Requirement: Below is a listing. Set down exactly the lines from the one containing "left wrist: (65, 66)" through the one containing "left hip: (72, 43)", both ends included, and leave out the rest.

Data shown:
○ ○ ○ ○

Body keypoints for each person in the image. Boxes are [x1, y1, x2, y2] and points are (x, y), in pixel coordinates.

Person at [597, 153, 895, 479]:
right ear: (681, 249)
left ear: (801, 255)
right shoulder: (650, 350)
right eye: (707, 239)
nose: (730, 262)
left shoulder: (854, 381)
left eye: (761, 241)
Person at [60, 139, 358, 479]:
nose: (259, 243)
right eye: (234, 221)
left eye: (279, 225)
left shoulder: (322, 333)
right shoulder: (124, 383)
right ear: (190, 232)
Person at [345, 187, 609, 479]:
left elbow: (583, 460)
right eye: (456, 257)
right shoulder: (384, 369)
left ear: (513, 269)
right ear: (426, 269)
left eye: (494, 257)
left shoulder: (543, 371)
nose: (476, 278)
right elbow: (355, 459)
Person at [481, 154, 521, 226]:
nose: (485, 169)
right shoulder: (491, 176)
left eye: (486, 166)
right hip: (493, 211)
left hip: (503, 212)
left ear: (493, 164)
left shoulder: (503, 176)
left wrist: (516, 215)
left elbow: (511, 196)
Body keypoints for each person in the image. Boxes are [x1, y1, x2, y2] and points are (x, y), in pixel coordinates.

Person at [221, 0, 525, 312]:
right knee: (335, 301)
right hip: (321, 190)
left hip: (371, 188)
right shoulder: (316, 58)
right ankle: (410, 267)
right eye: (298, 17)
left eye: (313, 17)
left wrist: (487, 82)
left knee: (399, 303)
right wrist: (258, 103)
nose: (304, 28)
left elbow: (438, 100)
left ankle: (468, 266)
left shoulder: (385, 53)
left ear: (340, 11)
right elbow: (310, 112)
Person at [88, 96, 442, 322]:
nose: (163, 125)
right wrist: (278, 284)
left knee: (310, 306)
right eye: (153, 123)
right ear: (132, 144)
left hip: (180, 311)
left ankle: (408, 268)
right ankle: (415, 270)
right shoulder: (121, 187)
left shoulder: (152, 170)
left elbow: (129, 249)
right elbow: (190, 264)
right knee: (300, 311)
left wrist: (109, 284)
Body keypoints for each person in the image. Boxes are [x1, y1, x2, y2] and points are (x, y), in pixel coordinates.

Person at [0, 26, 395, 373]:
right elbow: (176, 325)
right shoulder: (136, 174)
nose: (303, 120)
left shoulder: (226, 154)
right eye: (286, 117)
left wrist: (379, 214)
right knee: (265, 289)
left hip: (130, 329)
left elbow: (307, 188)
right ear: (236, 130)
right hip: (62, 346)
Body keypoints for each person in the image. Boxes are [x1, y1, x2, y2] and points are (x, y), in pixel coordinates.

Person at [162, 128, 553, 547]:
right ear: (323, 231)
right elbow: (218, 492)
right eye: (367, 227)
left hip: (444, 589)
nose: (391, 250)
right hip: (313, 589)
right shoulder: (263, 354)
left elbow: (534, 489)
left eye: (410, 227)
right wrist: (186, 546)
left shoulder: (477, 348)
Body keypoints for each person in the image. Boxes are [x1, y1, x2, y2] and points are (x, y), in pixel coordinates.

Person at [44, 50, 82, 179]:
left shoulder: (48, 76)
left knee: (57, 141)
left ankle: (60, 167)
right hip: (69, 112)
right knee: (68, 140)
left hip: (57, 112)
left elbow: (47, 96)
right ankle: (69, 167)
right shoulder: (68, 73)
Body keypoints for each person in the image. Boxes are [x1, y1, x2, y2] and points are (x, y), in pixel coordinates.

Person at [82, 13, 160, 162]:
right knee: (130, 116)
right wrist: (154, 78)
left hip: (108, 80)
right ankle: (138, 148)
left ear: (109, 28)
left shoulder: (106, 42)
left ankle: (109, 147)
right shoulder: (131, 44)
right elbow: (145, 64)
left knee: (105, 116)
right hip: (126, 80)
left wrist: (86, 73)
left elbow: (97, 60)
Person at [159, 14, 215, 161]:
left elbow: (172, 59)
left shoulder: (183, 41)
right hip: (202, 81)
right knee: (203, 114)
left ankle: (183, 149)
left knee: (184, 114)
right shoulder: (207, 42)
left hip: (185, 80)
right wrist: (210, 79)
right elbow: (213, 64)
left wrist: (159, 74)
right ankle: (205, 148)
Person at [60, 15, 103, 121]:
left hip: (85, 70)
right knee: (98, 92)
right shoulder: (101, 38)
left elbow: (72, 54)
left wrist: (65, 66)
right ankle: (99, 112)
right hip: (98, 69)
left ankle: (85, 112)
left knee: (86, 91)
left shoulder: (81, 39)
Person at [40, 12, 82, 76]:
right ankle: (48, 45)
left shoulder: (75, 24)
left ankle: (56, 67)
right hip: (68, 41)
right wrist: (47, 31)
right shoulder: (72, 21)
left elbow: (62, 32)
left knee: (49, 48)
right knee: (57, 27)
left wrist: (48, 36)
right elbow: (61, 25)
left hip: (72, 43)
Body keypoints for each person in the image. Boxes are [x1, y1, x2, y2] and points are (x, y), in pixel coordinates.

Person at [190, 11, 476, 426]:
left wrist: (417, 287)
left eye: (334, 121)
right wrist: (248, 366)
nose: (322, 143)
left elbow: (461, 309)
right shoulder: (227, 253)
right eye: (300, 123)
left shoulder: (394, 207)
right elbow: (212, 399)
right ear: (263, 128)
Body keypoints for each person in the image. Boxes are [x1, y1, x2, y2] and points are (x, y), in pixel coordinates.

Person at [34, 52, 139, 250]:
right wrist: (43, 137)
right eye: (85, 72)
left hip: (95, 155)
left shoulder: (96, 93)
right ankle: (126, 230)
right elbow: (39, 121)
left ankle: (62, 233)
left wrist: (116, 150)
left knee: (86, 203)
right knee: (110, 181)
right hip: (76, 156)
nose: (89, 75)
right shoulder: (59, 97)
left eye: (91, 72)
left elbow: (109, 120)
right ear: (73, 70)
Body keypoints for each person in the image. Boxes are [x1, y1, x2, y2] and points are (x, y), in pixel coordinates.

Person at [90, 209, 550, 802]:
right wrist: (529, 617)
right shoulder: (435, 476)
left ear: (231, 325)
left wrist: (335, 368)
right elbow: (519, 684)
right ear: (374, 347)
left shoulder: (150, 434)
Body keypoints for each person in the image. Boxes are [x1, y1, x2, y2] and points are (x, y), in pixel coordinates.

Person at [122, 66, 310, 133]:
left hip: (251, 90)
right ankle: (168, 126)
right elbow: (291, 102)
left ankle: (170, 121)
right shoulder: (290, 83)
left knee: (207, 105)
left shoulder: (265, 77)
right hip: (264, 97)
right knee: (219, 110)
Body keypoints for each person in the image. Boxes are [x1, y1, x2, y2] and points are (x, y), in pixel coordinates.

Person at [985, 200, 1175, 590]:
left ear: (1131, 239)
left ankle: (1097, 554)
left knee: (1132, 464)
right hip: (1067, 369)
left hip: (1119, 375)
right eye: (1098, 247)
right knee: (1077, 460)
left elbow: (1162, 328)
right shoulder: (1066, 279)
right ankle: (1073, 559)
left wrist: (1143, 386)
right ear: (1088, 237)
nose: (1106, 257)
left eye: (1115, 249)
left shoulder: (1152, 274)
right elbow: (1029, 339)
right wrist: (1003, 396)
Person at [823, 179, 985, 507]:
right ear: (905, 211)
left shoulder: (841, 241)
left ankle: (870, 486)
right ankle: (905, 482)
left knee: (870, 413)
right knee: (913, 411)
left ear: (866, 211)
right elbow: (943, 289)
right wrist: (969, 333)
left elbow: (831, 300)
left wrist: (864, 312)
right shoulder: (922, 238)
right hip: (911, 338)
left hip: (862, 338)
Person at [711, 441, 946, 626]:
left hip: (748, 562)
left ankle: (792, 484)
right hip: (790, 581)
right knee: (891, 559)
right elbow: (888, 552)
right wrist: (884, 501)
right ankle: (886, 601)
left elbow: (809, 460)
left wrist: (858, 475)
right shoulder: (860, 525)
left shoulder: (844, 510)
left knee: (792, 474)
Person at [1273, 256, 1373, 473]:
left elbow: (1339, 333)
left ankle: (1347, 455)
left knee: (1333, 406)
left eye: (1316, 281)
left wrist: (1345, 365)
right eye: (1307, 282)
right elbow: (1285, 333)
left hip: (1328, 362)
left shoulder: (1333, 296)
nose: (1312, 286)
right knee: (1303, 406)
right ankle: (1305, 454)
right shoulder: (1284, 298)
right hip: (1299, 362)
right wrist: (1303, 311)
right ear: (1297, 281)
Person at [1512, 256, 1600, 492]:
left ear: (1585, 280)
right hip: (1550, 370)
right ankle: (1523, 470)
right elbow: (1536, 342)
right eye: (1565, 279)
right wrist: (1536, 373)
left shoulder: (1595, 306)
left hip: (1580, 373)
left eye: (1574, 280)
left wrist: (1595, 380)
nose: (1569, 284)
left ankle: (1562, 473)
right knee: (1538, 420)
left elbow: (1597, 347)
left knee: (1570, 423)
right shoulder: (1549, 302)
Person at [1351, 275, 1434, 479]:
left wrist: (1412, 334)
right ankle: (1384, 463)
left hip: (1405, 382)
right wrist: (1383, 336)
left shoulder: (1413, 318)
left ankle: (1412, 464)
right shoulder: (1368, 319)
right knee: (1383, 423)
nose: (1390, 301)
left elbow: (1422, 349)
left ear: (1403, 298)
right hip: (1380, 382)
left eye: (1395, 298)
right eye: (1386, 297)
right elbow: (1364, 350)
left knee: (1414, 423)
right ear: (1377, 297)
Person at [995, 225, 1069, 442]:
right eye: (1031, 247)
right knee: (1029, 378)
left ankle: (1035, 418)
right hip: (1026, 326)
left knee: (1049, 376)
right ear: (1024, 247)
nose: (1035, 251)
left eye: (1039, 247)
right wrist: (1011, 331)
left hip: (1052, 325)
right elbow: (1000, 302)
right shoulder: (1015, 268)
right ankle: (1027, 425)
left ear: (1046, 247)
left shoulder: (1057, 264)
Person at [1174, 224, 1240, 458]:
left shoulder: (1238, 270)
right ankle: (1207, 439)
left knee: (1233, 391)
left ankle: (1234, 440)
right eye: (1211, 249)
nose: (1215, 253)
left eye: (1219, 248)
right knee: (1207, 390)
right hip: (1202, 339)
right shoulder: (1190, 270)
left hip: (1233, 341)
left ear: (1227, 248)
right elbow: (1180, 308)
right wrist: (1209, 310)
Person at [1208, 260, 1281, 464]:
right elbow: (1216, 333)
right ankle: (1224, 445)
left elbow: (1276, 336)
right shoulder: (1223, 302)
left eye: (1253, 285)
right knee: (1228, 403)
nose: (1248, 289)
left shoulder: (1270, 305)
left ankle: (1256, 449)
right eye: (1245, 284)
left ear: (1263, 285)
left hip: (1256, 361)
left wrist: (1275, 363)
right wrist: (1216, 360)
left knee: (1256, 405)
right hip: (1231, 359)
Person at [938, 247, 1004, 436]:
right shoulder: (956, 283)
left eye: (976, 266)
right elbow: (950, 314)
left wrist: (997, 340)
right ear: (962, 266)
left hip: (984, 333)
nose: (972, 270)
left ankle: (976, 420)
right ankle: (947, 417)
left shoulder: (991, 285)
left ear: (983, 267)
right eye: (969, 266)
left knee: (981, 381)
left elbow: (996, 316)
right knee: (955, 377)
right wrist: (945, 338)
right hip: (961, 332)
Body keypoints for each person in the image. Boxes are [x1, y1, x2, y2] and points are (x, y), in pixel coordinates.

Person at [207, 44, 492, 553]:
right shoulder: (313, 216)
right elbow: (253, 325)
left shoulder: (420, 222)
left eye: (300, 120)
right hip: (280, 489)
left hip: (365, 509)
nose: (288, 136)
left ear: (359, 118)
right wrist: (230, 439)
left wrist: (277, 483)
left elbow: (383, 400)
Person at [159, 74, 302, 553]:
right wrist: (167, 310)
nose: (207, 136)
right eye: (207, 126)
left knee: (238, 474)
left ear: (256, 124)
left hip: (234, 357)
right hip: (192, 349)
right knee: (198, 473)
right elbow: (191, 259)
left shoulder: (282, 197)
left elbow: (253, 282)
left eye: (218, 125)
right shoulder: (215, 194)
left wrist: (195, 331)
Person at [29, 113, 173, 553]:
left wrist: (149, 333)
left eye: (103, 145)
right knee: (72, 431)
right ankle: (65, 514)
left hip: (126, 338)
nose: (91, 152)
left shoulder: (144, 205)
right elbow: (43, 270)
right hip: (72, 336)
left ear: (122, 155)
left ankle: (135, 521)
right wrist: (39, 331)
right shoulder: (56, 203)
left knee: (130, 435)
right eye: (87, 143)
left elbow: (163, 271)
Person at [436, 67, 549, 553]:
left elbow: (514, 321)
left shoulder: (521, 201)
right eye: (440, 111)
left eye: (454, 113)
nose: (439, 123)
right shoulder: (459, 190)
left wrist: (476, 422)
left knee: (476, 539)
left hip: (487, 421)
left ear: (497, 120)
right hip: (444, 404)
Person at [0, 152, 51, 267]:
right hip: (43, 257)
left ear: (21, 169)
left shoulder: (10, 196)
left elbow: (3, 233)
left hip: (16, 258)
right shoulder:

○ ○ ○ ○

Result of the task:
left wrist: (65, 66)
right ankle: (99, 112)
right hip: (98, 69)
left ankle: (85, 112)
left knee: (86, 91)
left shoulder: (81, 39)
Person at [40, 12, 82, 76]:
right ankle: (48, 45)
left shoulder: (75, 24)
left ankle: (56, 67)
right hip: (68, 41)
right wrist: (47, 31)
right shoulder: (72, 21)
left elbow: (62, 32)
left knee: (49, 48)
right knee: (57, 27)
left wrist: (48, 36)
right elbow: (61, 25)
left hip: (72, 43)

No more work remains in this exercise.